We live in a time of business tactics. Companies and individuals get so caught up in a project, idea or tool, that they forget about strategy.
Strategy tests purpose and goals and also thinks through opportunities and pitfalls. When you put into place tactics without strategy, you open yourself up to a debacle.
Take the Oklahoma City Thunder NBA basketball team, for example. For their home playoff game this past Saturday (which they won at the last second in a very exciting fashion), they gave every attendee a team shirt. They beautifully displayed the shirts on each attendee’s chair:
Photo by Sarah Phipps, The Oklahoman
This seemed like a fabulous marketing gesture to create a stadium filled with OKC supporters. However, the shirts, given out at the Thunder’s home stadium, weren’t the color of the Thunder’s home uniforms (which were primarily white). However, they were pretty much the exact color of the Dallas Mavericks’ away uniforms, which they were wearing to play that day. The result, it looked like the entire crowd was rooting for the opposing team (the Mavericks instead of the Thunder).

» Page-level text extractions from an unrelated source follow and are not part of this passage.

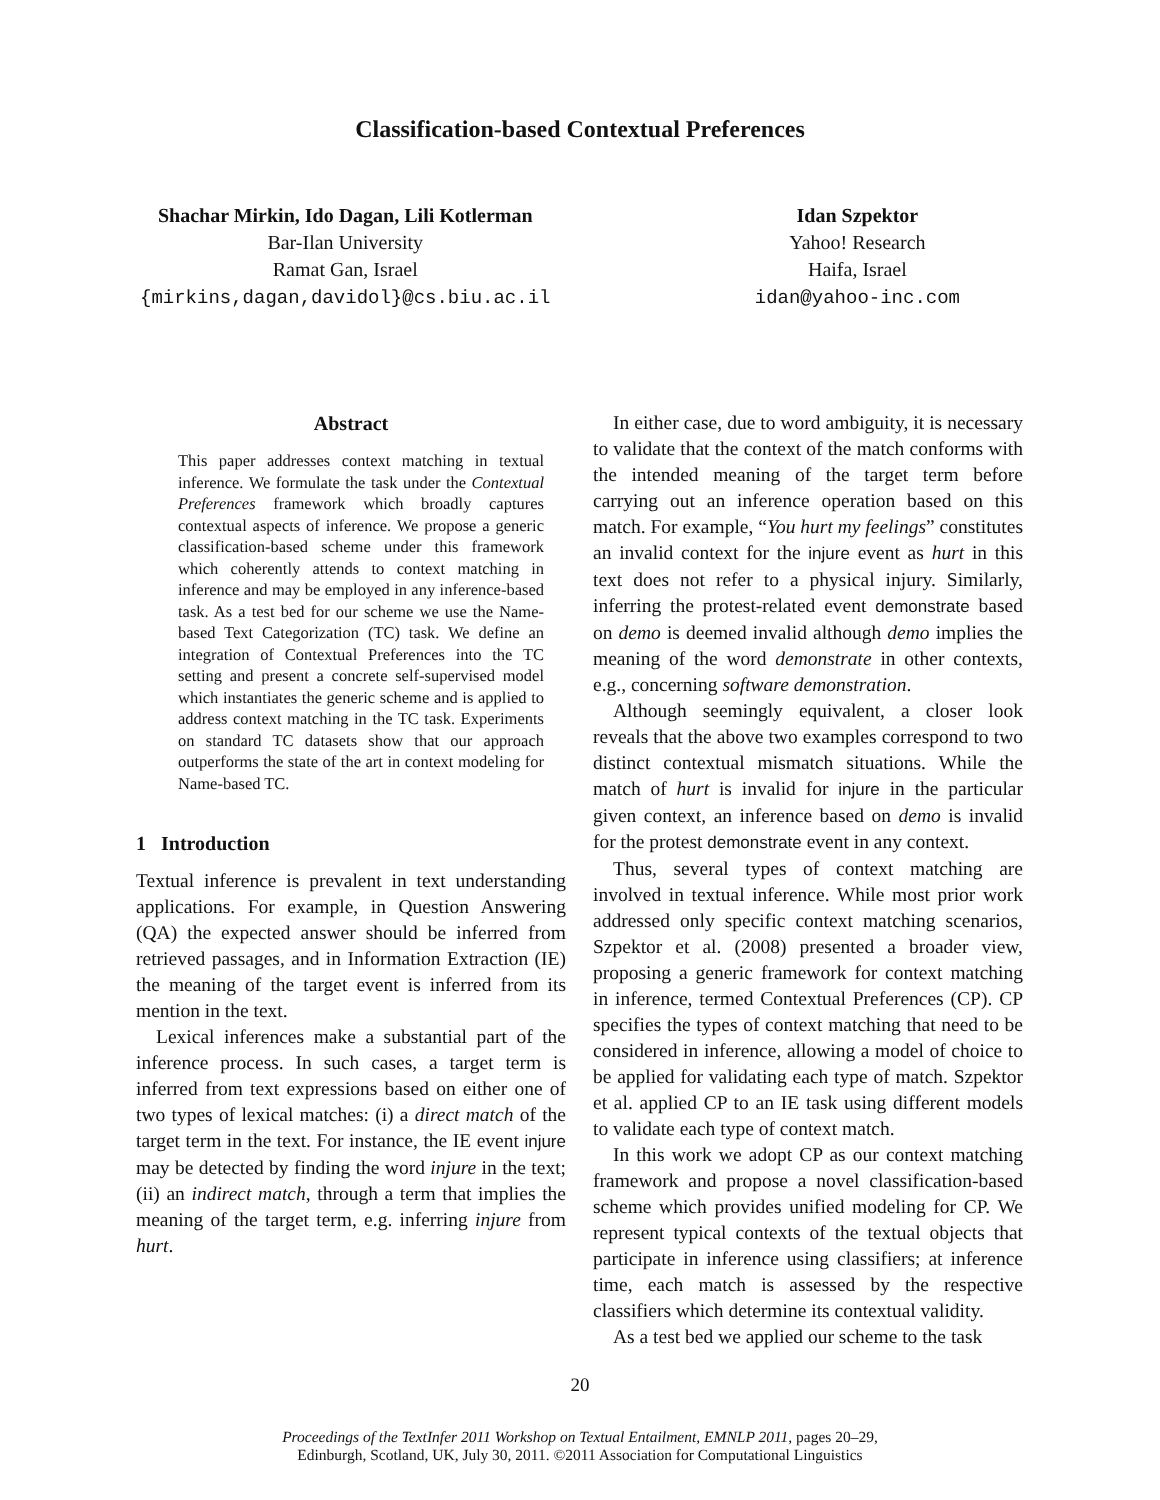Classification-based Contextual Preferences
Shachar Mirkin, Ido Dagan, Lili Kotlerman
Bar-Ilan University
Ramat Gan, Israel
{mirkins,dagan,davidol}@cs.biu.ac.il
Idan Szpektor
Yahoo! Research
Haifa, Israel
idan@yahoo-inc.com
Abstract
This paper addresses context matching in textual inference. We formulate the task under the Contextual Preferences framework which broadly captures contextual aspects of inference. We propose a generic classification-based scheme under this framework which coherently attends to context matching in inference and may be employed in any inference-based task. As a test bed for our scheme we use the Name-based Text Categorization (TC) task. We define an integration of Contextual Preferences into the TC setting and present a concrete self-supervised model which instantiates the generic scheme and is applied to address context matching in the TC task. Experiments on standard TC datasets show that our approach outperforms the state of the art in context modeling for Name-based TC.
1 Introduction
Textual inference is prevalent in text understanding applications. For example, in Question Answering (QA) the expected answer should be inferred from retrieved passages, and in Information Extraction (IE) the meaning of the target event is inferred from its mention in the text.
Lexical inferences make a substantial part of the inference process. In such cases, a target term is inferred from text expressions based on either one of two types of lexical matches: (i) a direct match of the target term in the text. For instance, the IE event injure may be detected by finding the word injure in the text; (ii) an indirect match, through a term that implies the meaning of the target term, e.g. inferring injure from hurt.
In either case, due to word ambiguity, it is necessary to validate that the context of the match conforms with the intended meaning of the target term before carrying out an inference operation based on this match. For example, “You hurt my feelings” constitutes an invalid context for the injure event as hurt in this text does not refer to a physical injury. Similarly, inferring the protest-related event demonstrate based on demo is deemed invalid although demo implies the meaning of the word demonstrate in other contexts, e.g., concerning software demonstration.
Although seemingly equivalent, a closer look reveals that the above two examples correspond to two distinct contextual mismatch situations. While the match of hurt is invalid for injure in the particular given context, an inference based on demo is invalid for the protest demonstrate event in any context.
Thus, several types of context matching are involved in textual inference. While most prior work addressed only specific context matching scenarios, Szpektor et al. (2008) presented a broader view, proposing a generic framework for context matching in inference, termed Contextual Preferences (CP). CP specifies the types of context matching that need to be considered in inference, allowing a model of choice to be applied for validating each type of match. Szpektor et al. applied CP to an IE task using different models to validate each type of context match.
In this work we adopt CP as our context matching framework and propose a novel classification-based scheme which provides unified modeling for CP. We represent typical contexts of the textual objects that participate in inference using classifiers; at inference time, each match is assessed by the respective classifiers which determine its contextual validity.
As a test bed we applied our scheme to the task
20
Proceedings of the TextInfer 2011 Workshop on Textual Entailment, EMNLP 2011, pages 20–29,
Edinburgh, Scotland, UK, July 30, 2011. ©2011 Association for Computational Linguistics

Here’s a picture of the Maverick’s Dirk Nowitzki,with the OKC crowd behind him. Notice how they match!
Photo from mavsmoneyball.com
While it was a great idea to give everyone a shirt, the ball was dropped (pun intended) when they picked a color that matched the opposing team’s uniform. Even if these were printed weeks in advance, the team could have gone through the likely teams that could have been Thunder opponents to make sure that on television and in person it didn’t look like the entire stadium was supporting the rivals.
Bottom line, strategy always should precede tactics and be used along the route as a litmus test for all decisions. Otherwise you create a stadium full of supporters for your rival team during a playoff game.